Different types of printers
There are many different printer manufacturers available today, including Canon, Epson, Hewlett-Packard, Xerox and Lexmark, among many others. There are also several types of printers to choose from, which we'll explore below.
- Inkjet printers recreate a digital image by spraying ink onto paper. These are the most common type of personal printer.
- Laster printers are used to create high-quality prints by passing a laser beam at a high speed over a negatively charged drum to define an image. Color laser printers are more often found in professional settings.
- 3D printers are a relatively new printer technology. 3D printing creates a physical object from a digital file. It works by adding layer upon layer of material until the print job is complete and the object is whole.
- Thermal printers produce an image on paper by passing paper with a thermochromic coating over a print head comprised of electrically heated elements and produces an image in the area where the heated coating turns black. A dye-sublimation printer is a form of thermal printing technology that uses heat to transfer dye onto materials.
- All-in-one printers are multifunction devices that combine printing with other technologies such as a copier, scanner and/or fax machine.
- LED printers are similar to laser printers but use a light-emitting diode array in the print head instead of a laser.
- Photo printers are similar to inkjet printers but are designed specifically to print high-quality photos, which require a lot of ink and special paper to ensure the ink doesn't smear.
Older printer types
There are a few first-generation printer types that are outdated and rarely used today:
- Dot matrix printer: Dot matrix printing is an older impact printer technology for text documents that strikes the paper one line at a time. Dot matrix printers offer very basic print quality.
- Line printer: A line printer prints a single line of text at a time. While an older form of printing, line printers are still in use today.
Features to look for in a printer
The four printer qualities of most interest to users are:
- Color: Most modern printers offer color printing. However, they can also be set to print in black and white. Color printers are more expensive to operate since they use two ink cartridges -- one color and one black ink -- or toners that need to be replaced after a certain number of pages are printed. Printing ink cartridges or toner cartridges are comprised of black, cyan, magenta and yellow ink. The ink can be mixed together, or it may come in separate monochrome solid ink printer cartridges, depending on the type of printer.
- Resolution: Printer resolution -- the sharpness of text and images on paper -- is usually measured in dots per inch (dpi). Most inexpensive printers provide sufficient resolution for most purposes at 600 dpi.
- Speed: If a user does a lot of printing, printing speed is an important feature.
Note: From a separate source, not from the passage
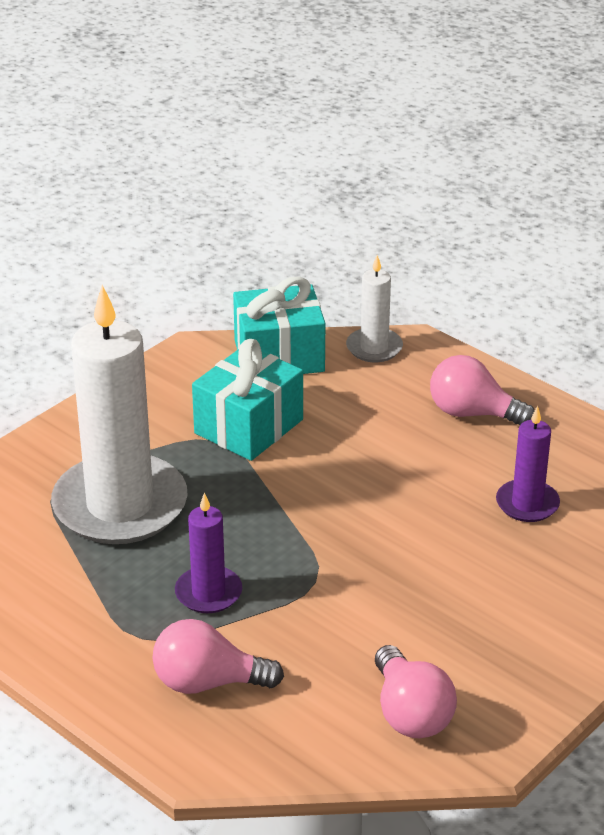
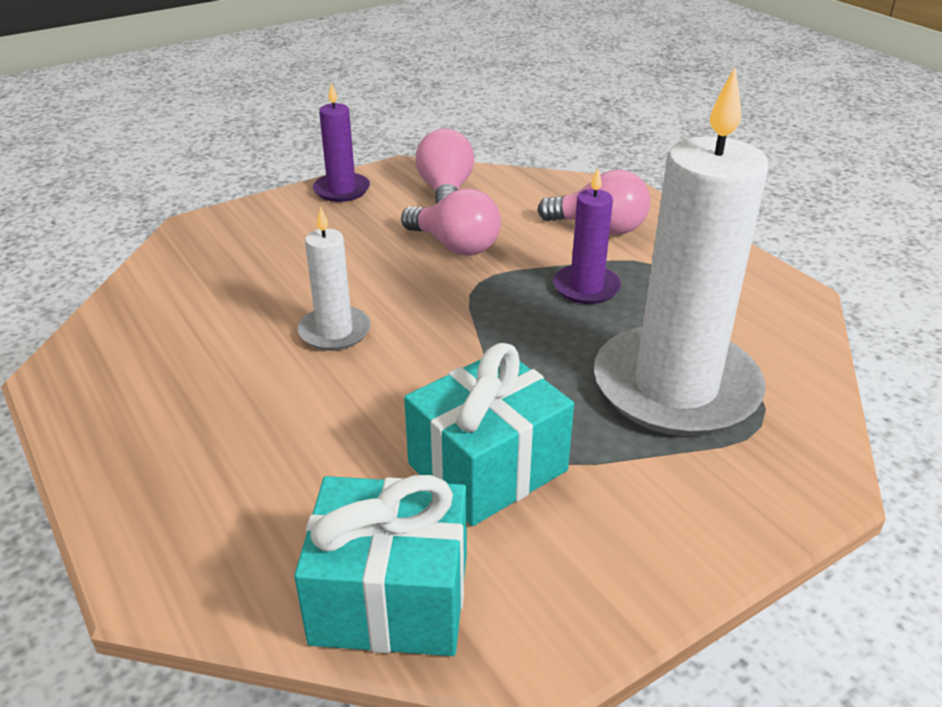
camera: 165 degrees left, 0 degrees up
white candle [346,255,403,362] -> white candle moved to [298,206,371,351]
pink light bulb [430,355,535,425] -> pink light bulb moved to [401,188,501,256]
purple candle [496,405,560,522] -> purple candle moved to [313,82,370,202]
Inexpensive printers print only about 3 to 6 sheets per minute. However, faster printing speeds are an option with a more sophisticated, expensive printer.
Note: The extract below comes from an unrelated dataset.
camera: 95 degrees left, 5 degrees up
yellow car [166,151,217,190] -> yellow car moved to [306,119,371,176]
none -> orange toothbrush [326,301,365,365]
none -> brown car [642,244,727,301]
- Memory: Most printers come with a small amount of memory -- typically 2-16 megabytes- that can be expanded by the user. Having more than the minimum amount of memory is helpful and faster when printing out pages with large images.
Printer I/O interfaces
Printer languages are commands from the computer to the printer to tell the printer how to format the document being printed. These commands manage font size, graphics, compression of data sent to the printer, color, etc. The two most popular printer languages are Postscript and Printer Control Language.
Postscript is a printer language that uses English phrases and programmatic constructions to describe the appearance of a printed page to the printer. Adobe developed the printer language in 1985, and introduced new features such as outline fonts and vector graphics which can be printed with a plotter.
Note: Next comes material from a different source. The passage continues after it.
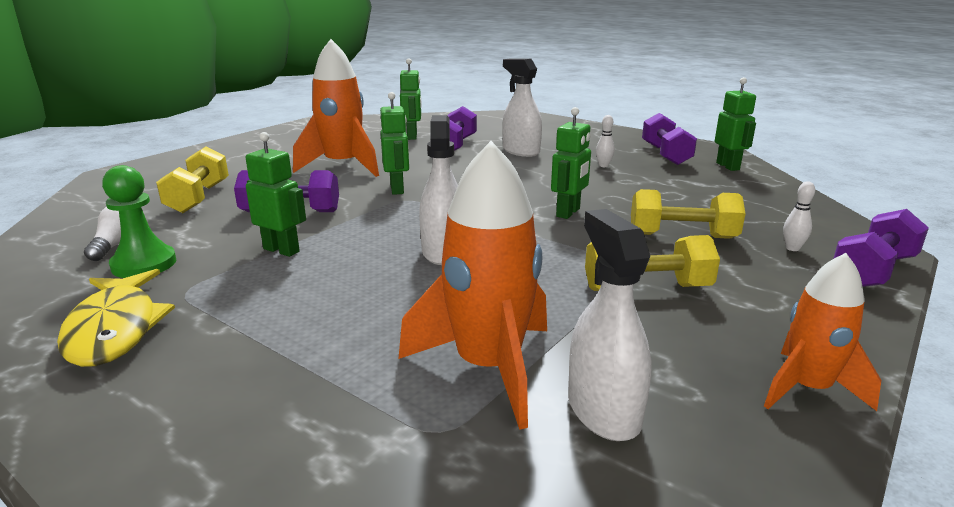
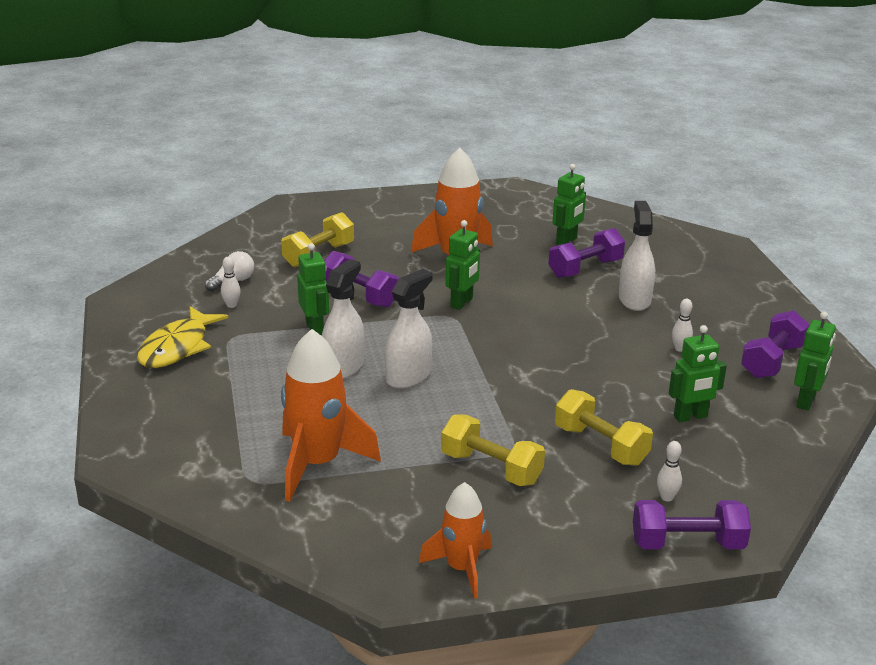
camera: 40 degrees right, 5 degrees up
green pawn [102,165,176,278] -> white bowling pin [221,257,241,308]
green robot [551,107,591,219] -> green robot moved to [669,325,727,422]
white spray bottle [568,209,652,441] -> white spray bottle moved to [322,259,364,379]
Printers now come from the factory with (or can be loaded with) Postscript support. Postscript is not restricted to printers. It can be used with any device that creates an image using dots such as screen displays, slide recorders and image-setters.
Printer Control Language (PCL)
PCL (Printer Control Language) is an escape code language used to send commands to the printer for printing documents. Escape code language has its name because the escape key begins the command sequence followed by a series of code numbers. HP originally devised PCL for dot matrix and inkjet printers.
Since its introduction, PCL has become an industry standard. Other manufacturers who sell HP clones have copied it. Some of these clones are very good, but there are small differences in the way they print a page compared to real HP printers.
In 1984, the original HP LaserJet printer was introduced using PCL, which helped change the appearance of low-cost printer documents from poor to exceptional quality.
Resident fonts are built into the hardware of a printer. They are also called internal fonts or built-in fonts.
All printers come with one or more resident fonts. Additional fonts can be added by inserting a font cartridge into the printer or installing soft fonts on the hard drive. Resident fonts cannot be erased, unlike soft fonts.
Soft fonts are installed onto the hard drive or flash drive and then sent to the computer's memory when a document is printed that uses the particular soft font. Soft fonts can be downloaded from the internet or purchased in stores.